Rosenheim Advisors reports $2.4 billion in private capital flowed into food tech and media in 2014, a 42 percent increase from 2013.
This year, Yelp bought the online ordering company, Eat24, and started taking orders directly through its website. Google is taking baby stems in this direction, as well, by giving better results when you search food and restaurants. Delivery.com is offering lower commission listings in partnership with the New York City Hospitality Alliance and the New York State Restaurant Association, and is aggressively advertising in the subways.
And there are other threats, like Ordrx, a software company that manages an API, or database, used by Yelp, Microsoft, and delivery.com for their food business.
“And on one hand you could think, ‘Oh, we’re just helping people build new Seamlesses and new GrubHubs,’ but it goes way beyond that,” said David Bloom, Ordrx’s founder.
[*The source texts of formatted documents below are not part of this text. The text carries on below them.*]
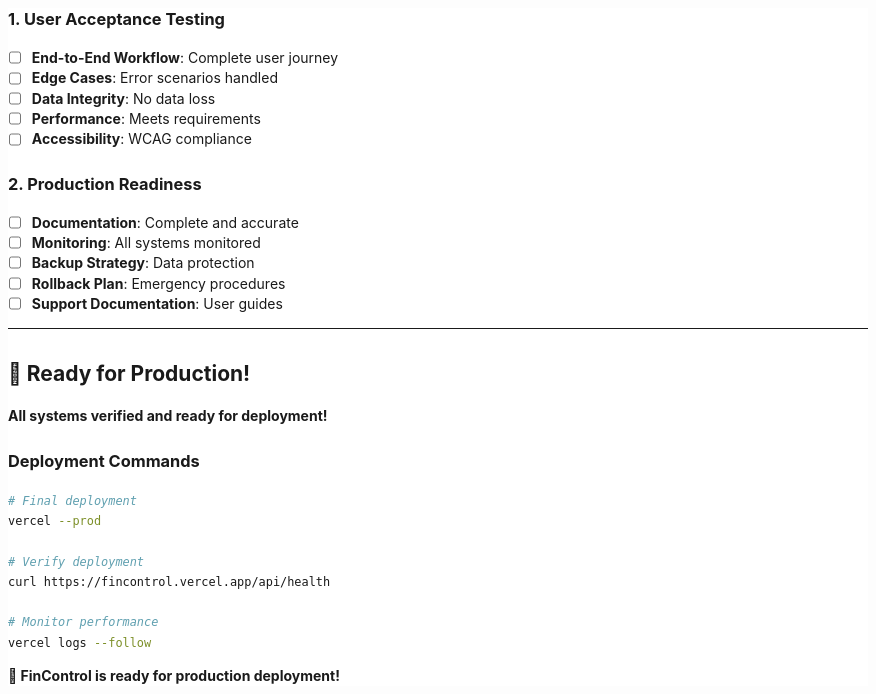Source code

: ### **1. User Acceptance Testing**
- [ ] **End-to-End Workflow**: Complete user journey
- [ ] **Edge Cases**: Error scenarios handled
- [ ] **Data Integrity**: No data loss
- [ ] **Performance**: Meets requirements
- [ ] **Accessibility**: WCAG compliance

### **2. Production Readiness**
- [ ] **Documentation**: Complete and accurate
- [ ] **Monitoring**: All systems monitored
- [ ] **Backup Strategy**: Data protection
- [ ] **Rollback Plan**: Emergency procedures
- [ ] **Support Documentation**: User guides

---

## 🚀 Ready for Production!

**All systems verified and ready for deployment!**

### **Deployment Commands**
```bash
# Final deployment
vercel --prod

# Verify deployment
curl https://fincontrol.vercel.app/api/health

# Monitor performance
vercel logs --follow
```

**🎉 FinControl is ready for production deployment!**
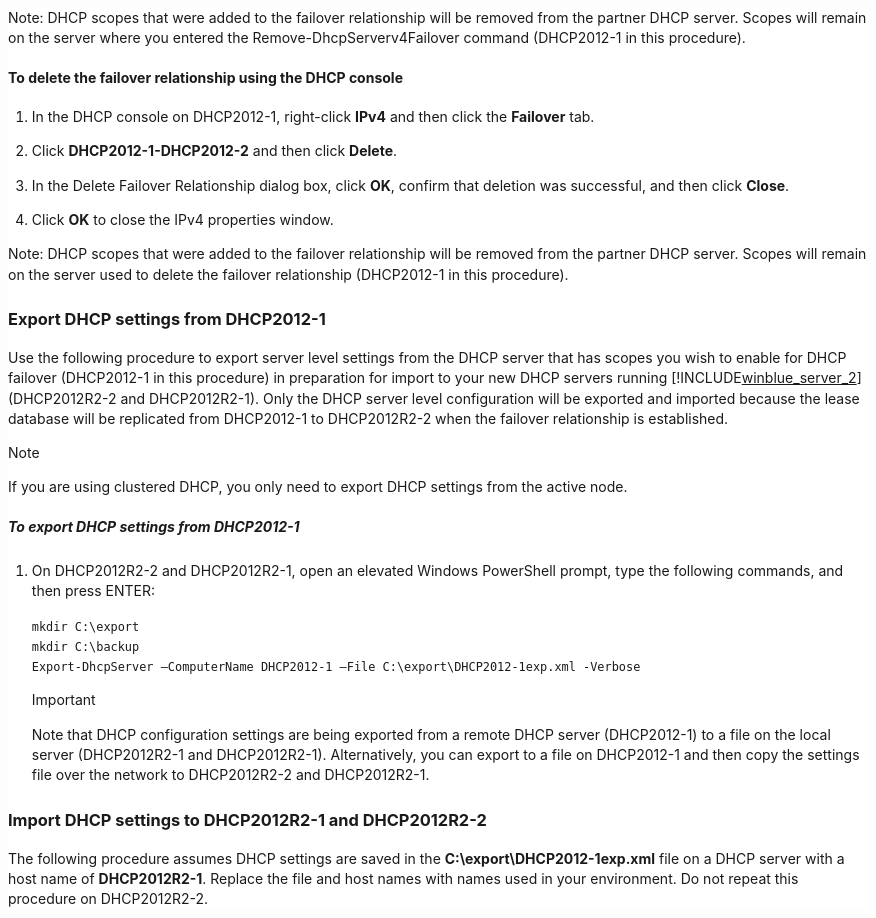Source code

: Note: DHCP scopes that were added to the failover relationship will be removed from the partner DHCP server. Scopes will remain on the server where you entered the Remove\-DhcpServerv4Failover command \(DHCP2012\-1 in this procedure\).  
  
#### <a name="role_ui2"></a>To delete the failover relationship using the DHCP console  
  
1.  In the DHCP console on DHCP2012\-1, right\-click **IPv4** and then click the **Failover** tab.  
  
2.  Click **DHCP2012\-1\-DHCP2012\-2** and then click **Delete**.  
  
3.  In the Delete Failover Relationship dialog box, click **OK**, confirm that deletion was successful, and then click **Close**.  
  
4.  Click **OK** to close the IPv4 properties window.  
  
Note: DHCP scopes that were added to the failover relationship will be removed from the partner DHCP server. Scopes will remain on the server used to delete the failover relationship \(DHCP2012\-1 in this procedure\).  
  
### <a name="export"></a>Export DHCP settings from DHCP2012\-1  
Use the following procedure to export server level settings from the DHCP server that has scopes you wish to enable for DHCP failover \(DHCP2012\-1 in this procedure\) in preparation for import to your new DHCP servers running [!INCLUDE[winblue_server_2](../Token/winblue_server_2_md.md)] \(DHCP2012R2\-2 and DHCP2012R2\-1\).  Only the DHCP server level configuration will be exported and imported because the lease database will be replicated from DHCP2012\-1 to DHCP2012R2\-2 when the failover relationship is established.  
  
> [!NOTE]  
> If you are using clustered DHCP, you only need to export DHCP settings from the active node.  
  
##### To export DHCP settings from DHCP2012\-1  
  
1.  On DHCP2012R2\-2 and DHCP2012R2\-1, open an elevated Windows PowerShell prompt, type the following commands, and then press ENTER:  
  
    ```  
    mkdir C:\export  
    mkdir C:\backup  
    Export-DhcpServer –ComputerName DHCP2012-1 –File C:\export\DHCP2012-1exp.xml -Verbose  
    ```  
  
    > [!IMPORTANT]  
    > Note that DHCP configuration settings are being exported from a remote DHCP server \(DHCP2012\-1\) to a file on the local server \(DHCP2012R2\-1 and DHCP2012R2\-1\). Alternatively, you can export to a file on DHCP2012\-1 and then copy the settings file over the network to DHCP2012R2\-2 and DHCP2012R2\-1.  
  
### <a name="import1"></a>Import DHCP settings to DHCP2012R2\-1 and DHCP2012R2\-2  
The following procedure assumes DHCP settings are saved in the **C:\\export\\DHCP2012\-1exp.xml** file on a DHCP server with a host name of **DHCP2012R2\-1**. Replace the file and host names with names used in your environment. Do not repeat this procedure on DHCP2012R2\-2.  
  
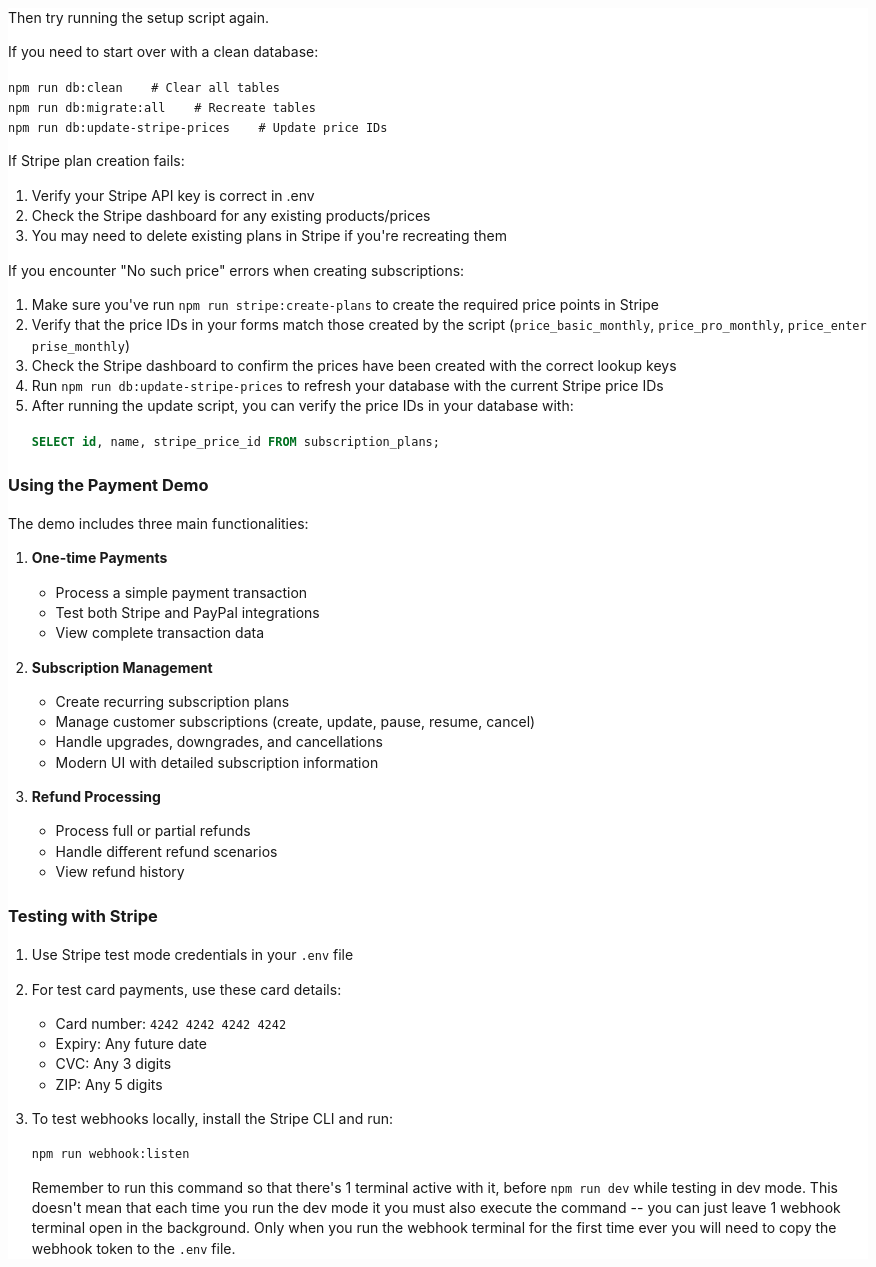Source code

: Then try running the setup script again.

If you need to start over with a clean database:
```
npm run db:clean    # Clear all tables
npm run db:migrate:all    # Recreate tables
npm run db:update-stripe-prices    # Update price IDs
```

If Stripe plan creation fails:
1. Verify your Stripe API key is correct in .env
2. Check the Stripe dashboard for any existing products/prices
3. You may need to delete existing plans in Stripe if you're recreating them

If you encounter "No such price" errors when creating subscriptions:
1. Make sure you've run `npm run stripe:create-plans` to create the required price points in Stripe
2. Verify that the price IDs in your forms match those created by the script (`price_basic_monthly`, `price_pro_monthly`, `price_enterprise_monthly`)
3. Check the Stripe dashboard to confirm the prices have been created with the correct lookup keys
4. Run `npm run db:update-stripe-prices` to refresh your database with the current Stripe price IDs 
5. After running the update script, you can verify the price IDs in your database with:
   ```sql
   SELECT id, name, stripe_price_id FROM subscription_plans;
   ```

### Using the Payment Demo

The demo includes three main functionalities:

1. **One-time Payments**
   - Process a simple payment transaction
   - Test both Stripe and PayPal integrations
   - View complete transaction data

2. **Subscription Management**
   - Create recurring subscription plans
   - Manage customer subscriptions (create, update, pause, resume, cancel)
   - Handle upgrades, downgrades, and cancellations
   - Modern UI with detailed subscription information

3. **Refund Processing**
   - Process full or partial refunds
   - Handle different refund scenarios
   - View refund history

### Testing with Stripe

1. Use Stripe test mode credentials in your `.env` file
2. For test card payments, use these card details:
   - Card number: `4242 4242 4242 4242`
   - Expiry: Any future date
   - CVC: Any 3 digits
   - ZIP: Any 5 digits

3. To test webhooks locally, install the Stripe CLI and run:
   ```
   npm run webhook:listen
   ```
   Remember to run this command so that there's 1 terminal active with it, before `npm run dev` while testing in dev mode. This doesn't mean that each time you run the dev mode it you must also execute the command -- you can just leave 1 webhook terminal open in the background. Only when you run the webhook terminal for the first time ever you will need to copy the webhook token to the `.env` file.
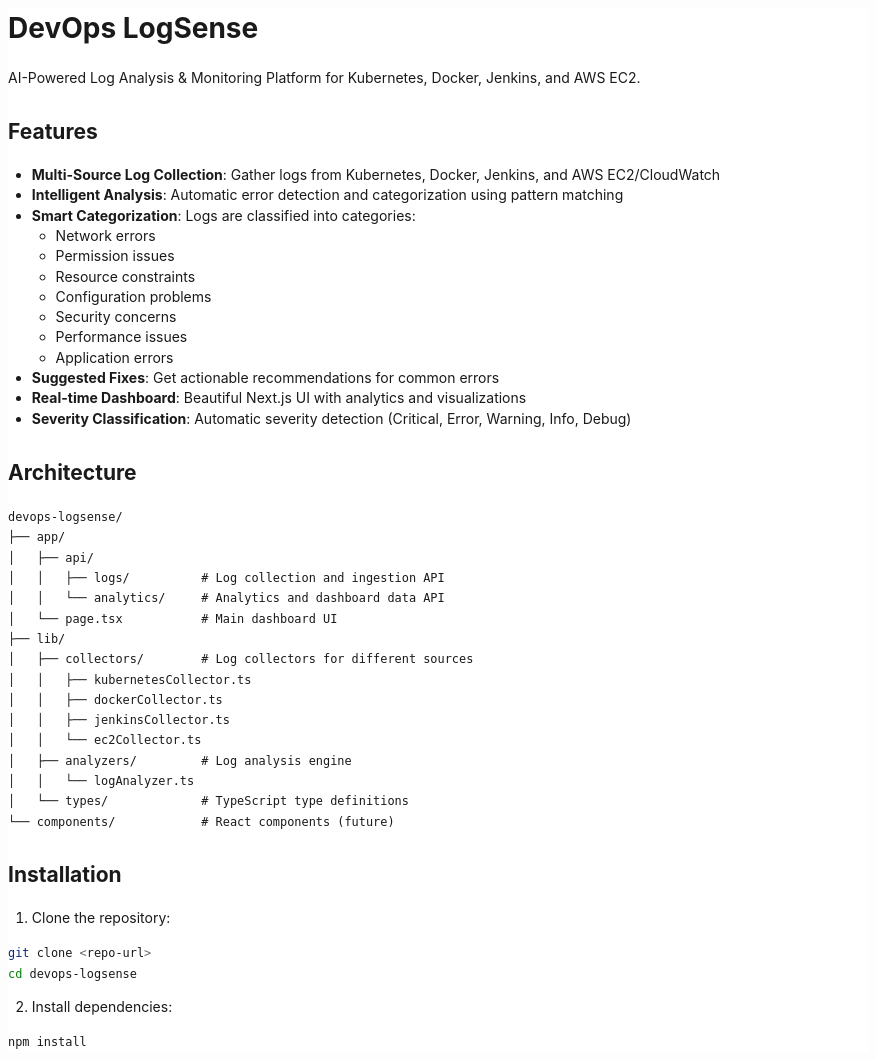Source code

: # DevOps LogSense

AI-Powered Log Analysis & Monitoring Platform for Kubernetes, Docker, Jenkins, and AWS EC2.

## Features

- **Multi-Source Log Collection**: Gather logs from Kubernetes, Docker, Jenkins, and AWS EC2/CloudWatch
- **Intelligent Analysis**: Automatic error detection and categorization using pattern matching
- **Smart Categorization**: Logs are classified into categories:
  - Network errors
  - Permission issues
  - Resource constraints
  - Configuration problems
  - Security concerns
  - Performance issues
  - Application errors
- **Suggested Fixes**: Get actionable recommendations for common errors
- **Real-time Dashboard**: Beautiful Next.js UI with analytics and visualizations
- **Severity Classification**: Automatic severity detection (Critical, Error, Warning, Info, Debug)

## Architecture

```
devops-logsense/
├── app/
│   ├── api/
│   │   ├── logs/          # Log collection and ingestion API
│   │   └── analytics/     # Analytics and dashboard data API
│   └── page.tsx           # Main dashboard UI
├── lib/
│   ├── collectors/        # Log collectors for different sources
│   │   ├── kubernetesCollector.ts
│   │   ├── dockerCollector.ts
│   │   ├── jenkinsCollector.ts
│   │   └── ec2Collector.ts
│   ├── analyzers/         # Log analysis engine
│   │   └── logAnalyzer.ts
│   └── types/             # TypeScript type definitions
└── components/            # React components (future)
```

## Installation

1. Clone the repository:
```bash
git clone <repo-url>
cd devops-logsense
```

2. Install dependencies:
```bash
npm install
```
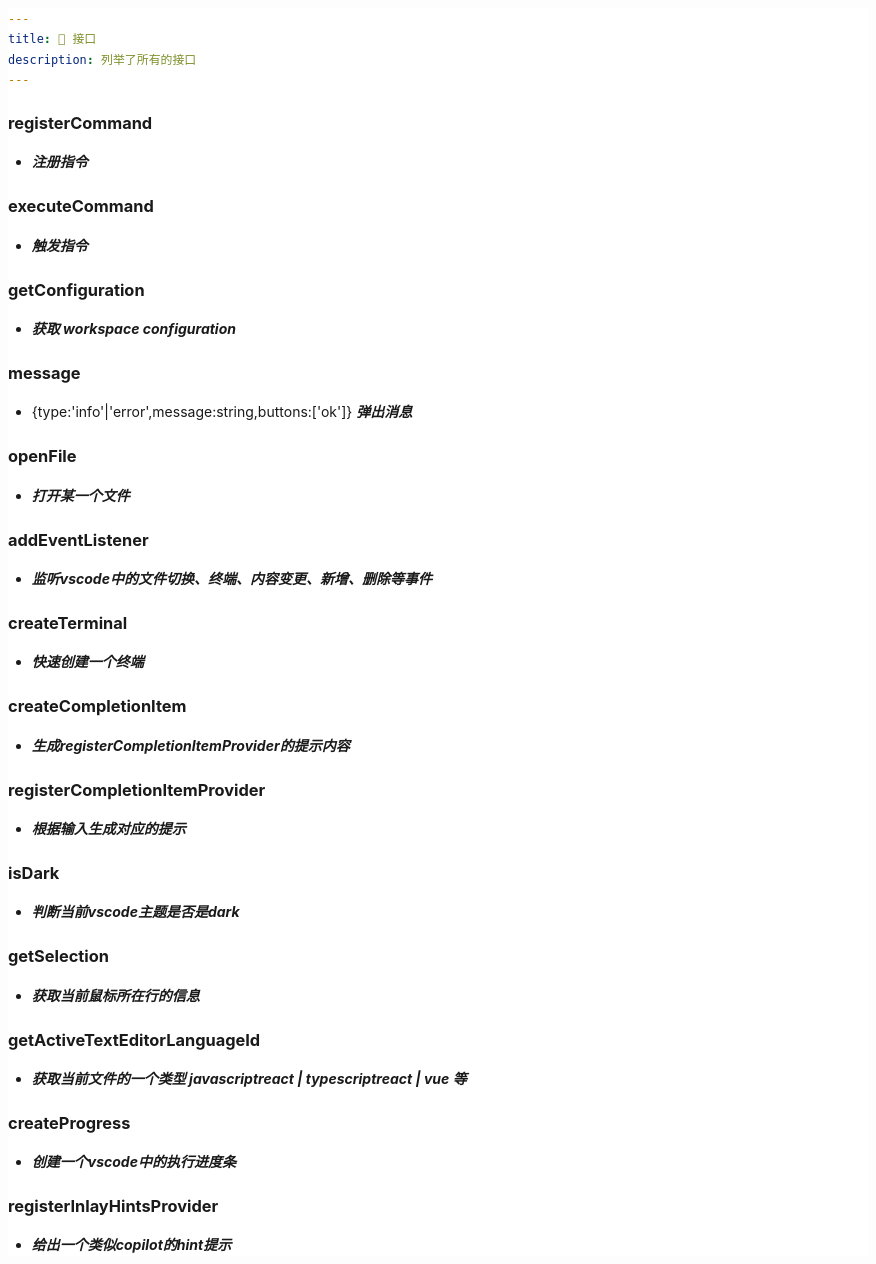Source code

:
 ```yaml
---
title: 📝 接口
description: 列举了所有的接口
---
```




### registerCommand
- ***注册指令***

### executeCommand
- ***触发指令***

### getConfiguration
- ***获取 workspace configuration***

### message
- {type:'info'|'error',message:string,buttons:['ok']} ***弹出消息***

### openFile
- ***打开某一个文件***

### addEventListener
- ***监听vscode中的文件切换、终端、内容变更、新增、删除等事件***

### createTerminal
- ***快速创建一个终端***

### createCompletionItem
- ***生成registerCompletionItemProvider的提示内容***

### registerCompletionItemProvider
- ***根据输入生成对应的提示***

### isDark
- ***判断当前vscode主题是否是dark***

### getSelection
- ***获取当前鼠标所在行的信息***

### getActiveTextEditorLanguageId
- ***获取当前文件的一个类型 javascriptreact | typescriptreact | vue 等***

### createProgress
- ***创建一个vscode中的执行进度条***

### registerInlayHintsProvider
- ***给出一个类似copilot的hint提示***
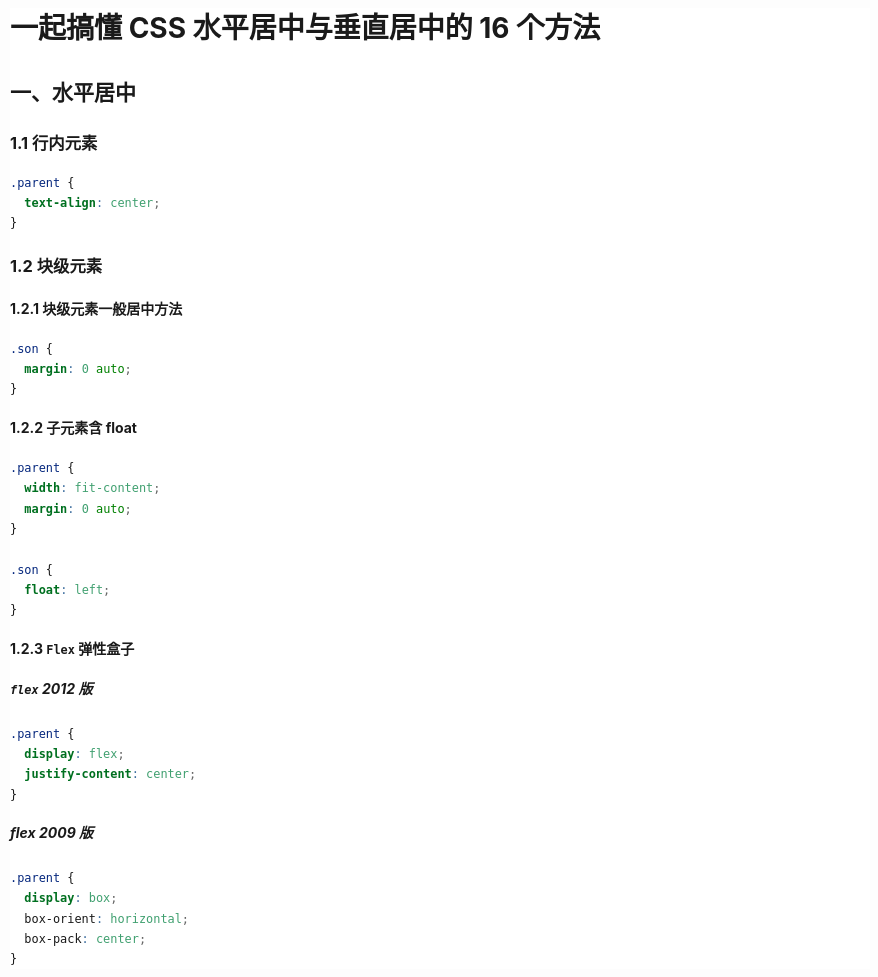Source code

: # 一起搞懂 CSS 水平居中与垂直居中的 16 个方法

## 一、水平居中

### 1.1 行内元素

```css
.parent {
  text-align: center;
}
```

### 1.2 块级元素

#### 1.2.1 块级元素一般居中方法

```css
.son {
  margin: 0 auto;
}
```

#### 1.2.2 子元素含 float

```css
.parent {
  width: fit-content;
  margin: 0 auto;
}

.son {
  float: left;
}
```

#### 1.2.3 `Flex` 弹性盒子

##### `flex` 2012 版

```css
.parent {
  display: flex;
  justify-content: center;
}
```

##### flex 2009 版

```css
.parent {
  display: box;
  box-orient: horizontal;
  box-pack: center;
}
```

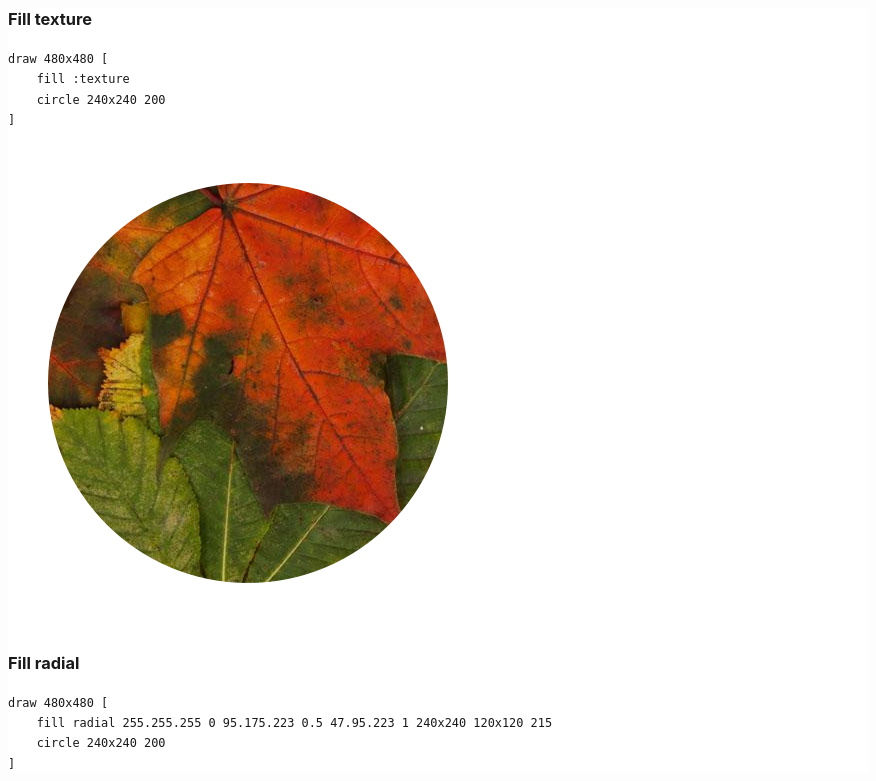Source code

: 
### Fill texture
```rebol
draw 480x480 [
    fill :texture
    circle 240x240 200
]
```
![](assets/gen/fill-texture.png)


### Fill radial
```rebol
draw 480x480 [
    fill radial 255.255.255 0 95.175.223 0.5 47.95.223 1 240x240 120x120 215
    circle 240x240 200
]
```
He pointed to Push for Pizza, an app that lets you order pizza with the push of a button, skipping the steps of searching restaurants and clicking through menus.
“We’re not splitting the atom here,” Bloom conceded, “but what we’re doing is letting people who have a creative idea, and who otherwise are not gonna go out and sign up restaurants and do that door to door sales work and grab menus and get all the updates. We’re giving them the tools so they can just let their creativity flow.”
For Lukus Hasenstab, for now, the solution is directing Penelope's customers to the restaurant's own website, which uses 9Fold, a lower-cost system for taking orders.
One thing is pretty clear, though: More people are using the internet to order takeout, and to get those customers’ business, restaurants will have to deal with tech middlemen.
Correction: an earlier version of this article cited a secondary source for 2014 investment in food tech and media. The original source is Rosenheim Advisors.